Propus a criação do Conselho da República, com a participação dos três Poderes,
em 2019”. A carta tinha como alvo o chefe do governo que, esta semana, virou a
chave, e tornou-se defensor intransigente da vacinação, junto com um
“tratamento precoce”, do qual Jair Bolsonaro ainda não desistiu, mesmo não
tendo qualquer comprovação de que funciona.
Da
parte do Ministério da Economia, “já temos todo o protocolo para ser disparado
em sequência nessa nova onda”, salientou Guedes. Aprovado o Orçamento da União
para este ano, o governo vai antecipar os pagamentos de benefícios aos
aposentados e pensionistas, em um valor total de R$ 50 bilhões. Mais R$ 27
bilhões de diferimento do pagamento do Simples e outros R$ 44 bilhões de
auxilio emergencial. São dezenas de bilhões que o setor público deixa de tirar
do setor privado e que deve servir para manter os sinais vitais da economia
funcionando. Soma-se a isso a reedição de programas de financiamento às
empresas como o Pronampe, destinado às pequenas e médias companhias, e o
Benefício Emergencial para Manutenção do Emprego e da Renda (BEm), que são
medidas já praticamente prontas para serem editadas.
O
ministro apresentou, também, uma proposta que não é nova mas que está com mais
detalhes. Ele disse que gostaria de pegar um patrimônio estatal estimado em R$
1,3 trilhão que se diz que é do povo brasileiro e entregar uma parte dos
dividendos que esse patrimônio gera para os mais pobres. O formato seria
mediante a criação de um Fundo Brasil, que receberia, também, uma parcela das
receitas das privatizações de empresas públicas. Esses recursos seriam
divididos em quatro partes: uma iria para o Renda Brasil, programa de renda
mínima que foi discutido no ano passado, mas que Bolsonaro engavetou por tempo
indeterminado; outra parte seria destinada ao abatimento da dívida pública; uma
terceira parcela iria para renegociar a dívida dos Estados. O diferencial desse
Fundo, porém, seria o de também pagar dividendos para os mais pobres. “Imagina
uma pessoa que recebe R$ 250 por mês no fim do ano receber uma bolada de R$ 40
mil!”, disse ele, a título de dividendos pagos pelo conjunto dos ativos
estatais. Este seria, sem dúvida, um melhor uso dos recursos públicos do que
hoje, quando as empresas estatais são tomadas pela classe política para atender
aos seus anseios eleitorais, quando não meramente financeiros.

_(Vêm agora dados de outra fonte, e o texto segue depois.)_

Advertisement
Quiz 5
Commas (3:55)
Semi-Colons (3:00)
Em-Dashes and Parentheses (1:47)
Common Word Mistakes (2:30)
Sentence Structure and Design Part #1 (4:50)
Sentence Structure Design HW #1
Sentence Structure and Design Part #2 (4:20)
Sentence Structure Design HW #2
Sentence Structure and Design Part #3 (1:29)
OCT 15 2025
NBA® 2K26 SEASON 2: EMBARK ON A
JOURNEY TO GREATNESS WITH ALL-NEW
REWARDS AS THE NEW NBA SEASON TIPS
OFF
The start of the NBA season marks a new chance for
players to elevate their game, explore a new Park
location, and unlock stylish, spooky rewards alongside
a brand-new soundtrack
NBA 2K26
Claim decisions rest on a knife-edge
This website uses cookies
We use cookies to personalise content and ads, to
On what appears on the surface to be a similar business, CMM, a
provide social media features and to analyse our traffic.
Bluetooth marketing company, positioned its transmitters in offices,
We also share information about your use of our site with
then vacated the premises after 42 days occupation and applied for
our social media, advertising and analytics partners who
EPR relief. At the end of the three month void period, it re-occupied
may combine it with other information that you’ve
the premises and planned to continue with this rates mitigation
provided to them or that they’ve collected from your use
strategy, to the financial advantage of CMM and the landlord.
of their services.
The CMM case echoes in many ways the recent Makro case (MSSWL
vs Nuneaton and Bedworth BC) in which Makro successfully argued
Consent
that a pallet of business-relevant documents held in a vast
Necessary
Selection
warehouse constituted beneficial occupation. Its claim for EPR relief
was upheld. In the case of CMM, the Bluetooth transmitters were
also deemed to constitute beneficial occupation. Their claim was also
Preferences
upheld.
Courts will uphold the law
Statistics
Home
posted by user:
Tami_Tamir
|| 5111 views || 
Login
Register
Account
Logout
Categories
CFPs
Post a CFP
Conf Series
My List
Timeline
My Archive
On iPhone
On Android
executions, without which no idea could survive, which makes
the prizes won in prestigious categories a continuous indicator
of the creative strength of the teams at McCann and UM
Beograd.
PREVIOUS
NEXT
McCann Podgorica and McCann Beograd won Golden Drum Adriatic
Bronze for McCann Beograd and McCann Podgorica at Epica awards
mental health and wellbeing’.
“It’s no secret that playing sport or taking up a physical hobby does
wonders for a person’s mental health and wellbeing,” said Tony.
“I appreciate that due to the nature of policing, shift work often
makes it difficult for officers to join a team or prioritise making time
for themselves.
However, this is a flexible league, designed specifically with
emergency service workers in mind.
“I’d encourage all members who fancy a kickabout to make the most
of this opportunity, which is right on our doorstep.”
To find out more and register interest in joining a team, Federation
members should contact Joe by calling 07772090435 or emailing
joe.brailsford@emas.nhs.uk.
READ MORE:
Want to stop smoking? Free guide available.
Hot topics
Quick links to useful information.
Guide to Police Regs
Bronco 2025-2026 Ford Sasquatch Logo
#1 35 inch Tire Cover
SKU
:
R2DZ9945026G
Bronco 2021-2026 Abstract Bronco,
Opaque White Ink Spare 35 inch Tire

O fato é que a demanda por vacinas no mundo, hoje, é muito superior à oferta. A cadeia de produção é complexa, pois os que produzem vacinas também produzem os demais equipamentos, oxigênio, respiradores e etc. Diante disso, há o sério temor de que não haja mais as condições objetivas para cumprir o cronograma de vacinação que o governo, agora, gostaria de implementar. Por enquanto, o cronograma é mais uma torcida do governo do que uma segurança.